Welcome to the Transformative Podcast, which takes the year 1989 as a starting point to think about social, economic,
and cultural transformations in the wake of deep historical caesuras on a European and global scale.
This podcast is published under the Creative Commons Attribution-NonCommercial-NoDerivatives 4.0 International Public License
and is available on iTunes, Google Podcasts, Spotify, Amazon Music/Audible, ListenNotes, PodBean.
East Europeans are white - or are they? In this episode, Jannis Panagiotidis (RECET) interviews Ivan Kalmar (University of Toronto) on his new book, in which he contends that the precarity of East European whiteness is one of the drivers of the region's illiberal turn, turning East Europeans into both victims and perpetrators of racism.
Ivan Kalmar is a professor of anthropology at the University of Toronto. He is the author of White But Not Quite: Central Europe' Illiberal Revolt, published by Bristol University Press in 2022.
The Russian military invasion of Ukraine that commenced on the February 24, 2022, led to the largest forced migration flows in Europe since WWII. In this episode, Irena Remestwenski (RECET) talks with Dr. Judith Kohlenberger about a rapid-response survey of Ukrainian refugees arriving in Austria. Dr. Kohlenberger sheds light on Ukrainian refugees' sociodemographic background, choice of host country, as well as their return and stay intentions and discusses implications for integration policies.
Judith Kohlenberger a post-doctoral researcher at the Vienna University of Economics and Business (WU) working on forced migration and integration. She was a contributor to the Persons in Austria Survey (DiPAS), one of the first European studies on the human capital of refugees in the fall of 2015, which was awarded the Kurt-Rothschild-Prize. She teaches in the WU masters’ program and at the University of Applied Sciences and is the author of two books, We (2021) and Refugee Paradox (2022).
Development as an approach to policy, as a theoretical paradigm, and as a force that can transform everyday life has been a powerful tool in changing societies on both sides of the Iron Curtain and in the so-called Global South. In this episode of the Transformative Podcast, Artemy Kalinovsky (Temple University) discusses these and related topics with Thuc Linh Nguyen Vu (RECET). In their conversation they touch upon development assistance to Central Asia and its role in contemporary geopolitics as well as the various meanings and scales of development.
Artemy Kalinovsky is Professor at Temple University and a historian of Soviet Union, Cold War, Central Asia, foreign policy, and development. He is the author of two monographs: A Long Goodbye: The Soviet Withdrawal from Afghanistan (Harvard University Press, 2011) and in 2018 he published Laboratory of Socialist Development: Cold War Politics and Decolonization in Soviet Tajikistan which won the Davis and Hewett prizes from the Association of Slavic, East European, and Eurasian Studies. Currently, he is working on a project that studies the legacies of socialist development in contemporary Central Asia to examine entanglements between socialist and capitalist development approaches in the late 20th century.
According to Transparency International's 2021 Corruption Perceptions Index, Ukraine ranked 122nd out of 180 countries in 2021, the second most corrupt in Europe.

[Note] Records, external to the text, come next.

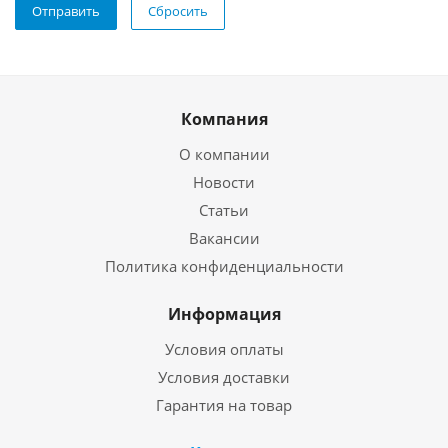
Отправить
Сбросить
Компания
О компании
Новости
Статьи
Вакансии
Политика конфиденциальности
Информация
Условия оплаты
Условия доставки
Гарантия на товар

In this episode of the Transformative Podcast, Ukraine's prominent rule of law activist Iryna Shyba talks to Irena Remestwenski, Managing Director at RECET, about the transformations that Ukraine has gone through since 1991, impressive gains made by various anti-corruption bodies, and the state of Ukraine’s court system in times of war.
Iryna Shyba is the former head of Foundation DEJURE, a Ukrainian civil society organization promoting rule of law and reforms in the sphere of justice, and currently Deputy Head of the EU Anti-Corruption Initiative (EUACI). For her fight against corruption in courts and for the development of child-friendly justice, she has been included in the “30 to 30” ranking by Forbes Ukraine and awarded the Georgiy Gongadze Award.
How did anti-globalism give birth to the multinational corporation? And how did complaints about “the global economy” shape mass politics at the very moment of its emergence? In this episode of the Transformative Podcast, Tara Zahra (University of Chicago) speaks to Rosamund Johnston (RECET) about the ways in which governments and citizens sought, in the interwar period, to reject global interconnectedness. Zahra charts how anti-globalist ideas were then encoded in the international system following World War II and continue to shape some institutions to this day.
Tara Zahra is Homer J. Livingston Professor of History at the University of Chicago. She is the author of The Great Departure: Mass Migration and the Making of the Free World, The Lost Children: Reconstructing Europe's Families after World War II and Kidnapped Souls: National Indifference and the Battle for Children in the Bohemian Lands. She is a Guggenheim Fellow, a MacArthur Fellow, and a member of the American Academy of Arts and Sciences.